Parameters for testing are stored in separate Python dictionaries. Notice that both models use bias this time. We use function predict (x, parameters) for the same data with different parameters. The resulting predictions named orange_pred and lime_pred became an argument for mse (predictions, targets) function, which returned error value for each model separately.

The results are as follows:

orange: 4909.18
lime: 10409.77

This means orange parameters create a better model as the cost is smaller.

Frequently Asked Questions

What is a cost function in linear regression?

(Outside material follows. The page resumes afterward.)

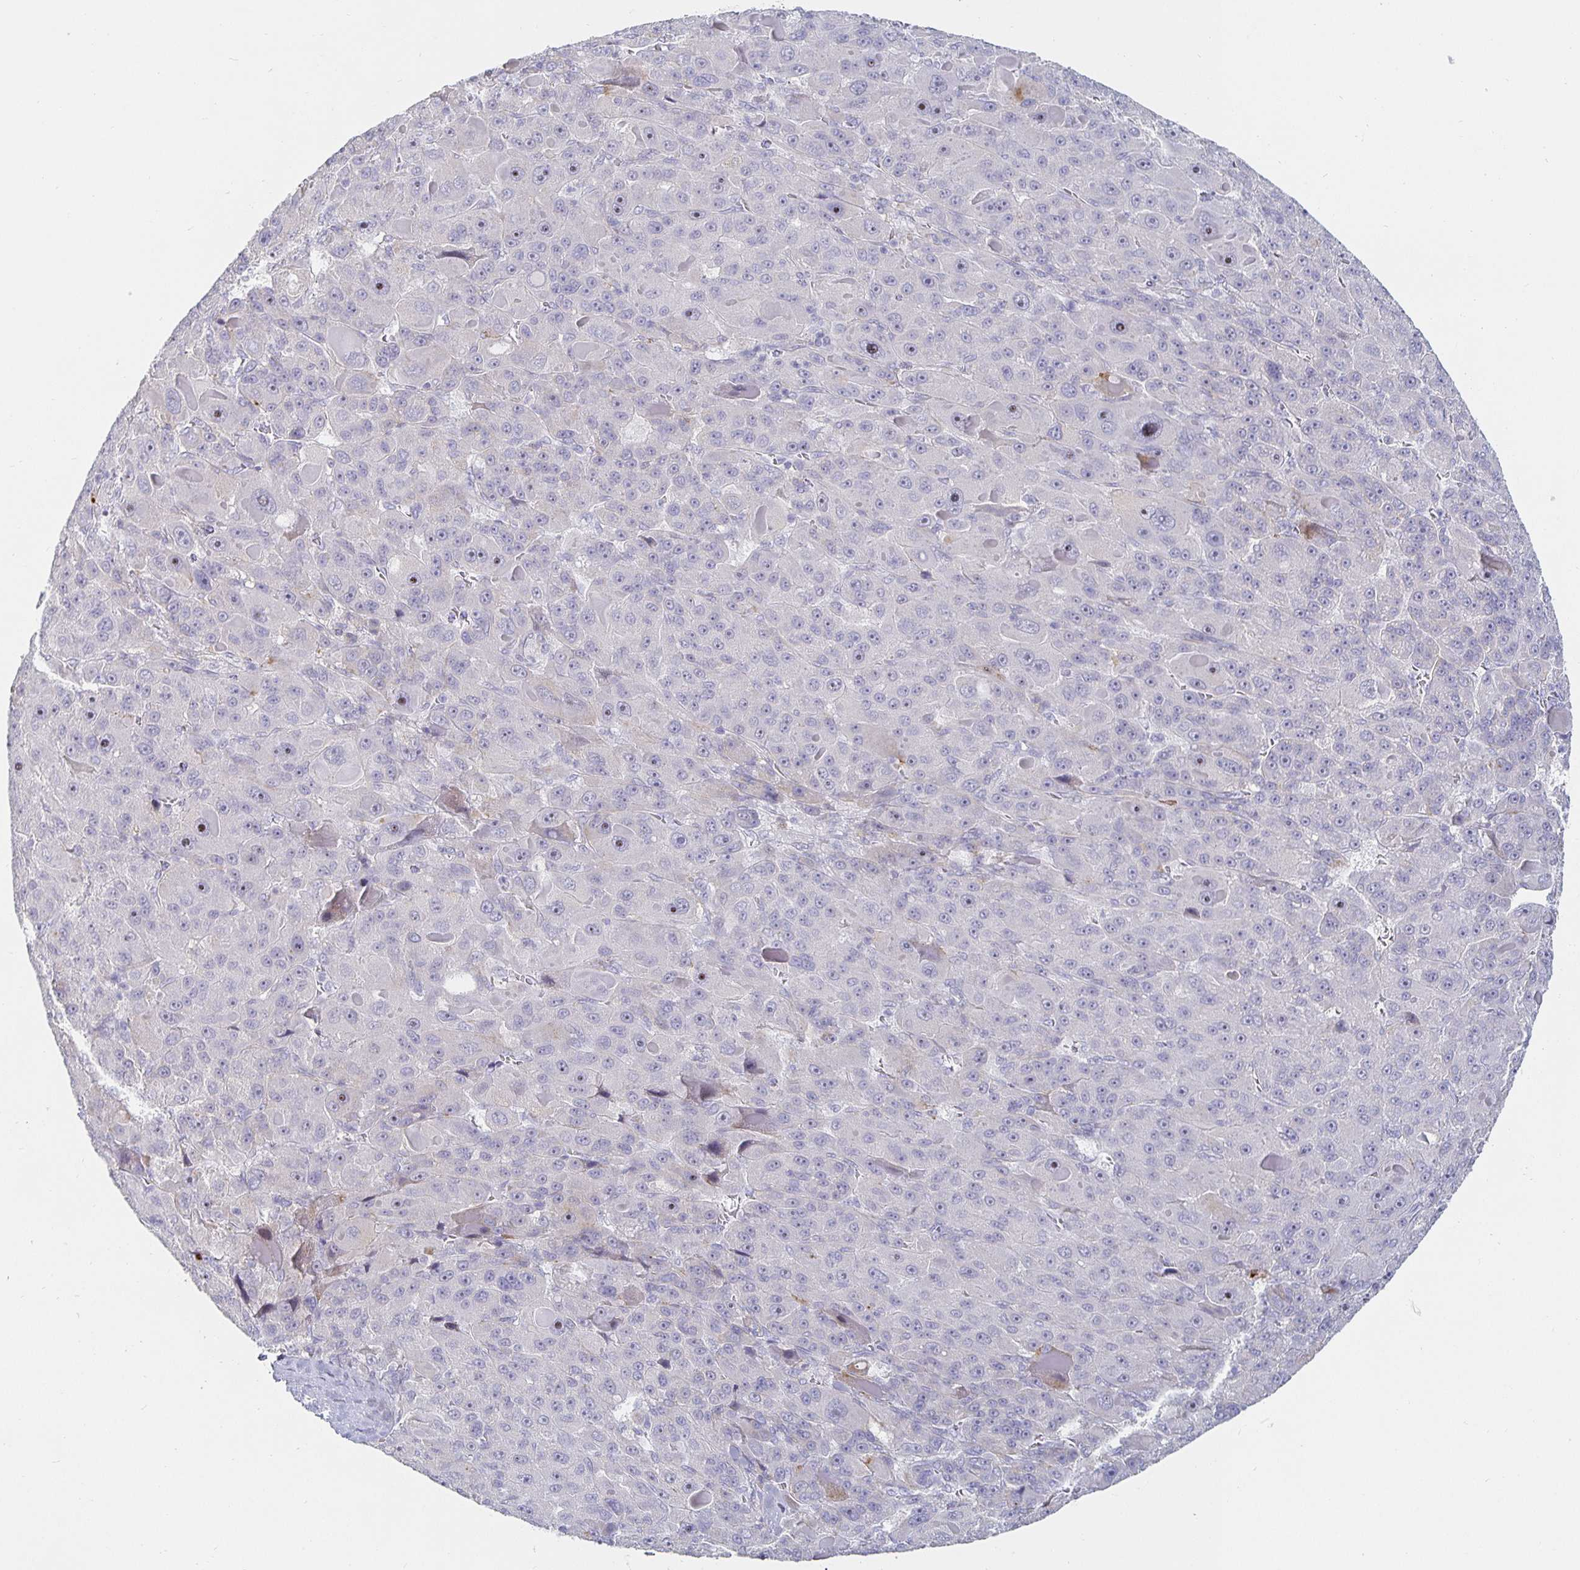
{"staining": {"intensity": "negative", "quantity": "none", "location": "none"}, "tissue": "liver cancer", "cell_type": "Tumor cells", "image_type": "cancer", "snomed": [{"axis": "morphology", "description": "Carcinoma, Hepatocellular, NOS"}, {"axis": "topography", "description": "Liver"}], "caption": "Immunohistochemical staining of human hepatocellular carcinoma (liver) exhibits no significant positivity in tumor cells.", "gene": "S100G", "patient": {"sex": "male", "age": 76}}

A cost function in linear regression and machine learning measures the error between a machine learning model’s predicted values and the actual values, helping evaluate and optimize model performance.

What is the difference between MAE and MSE?

MAE (Mean Absolute Error) is a cost function that measures the average absolute difference between predictions and actual results. MSE (Mean Squared Error) is a cost function that squares the differences between predicted and actual values, penalizing larger errors more heavily.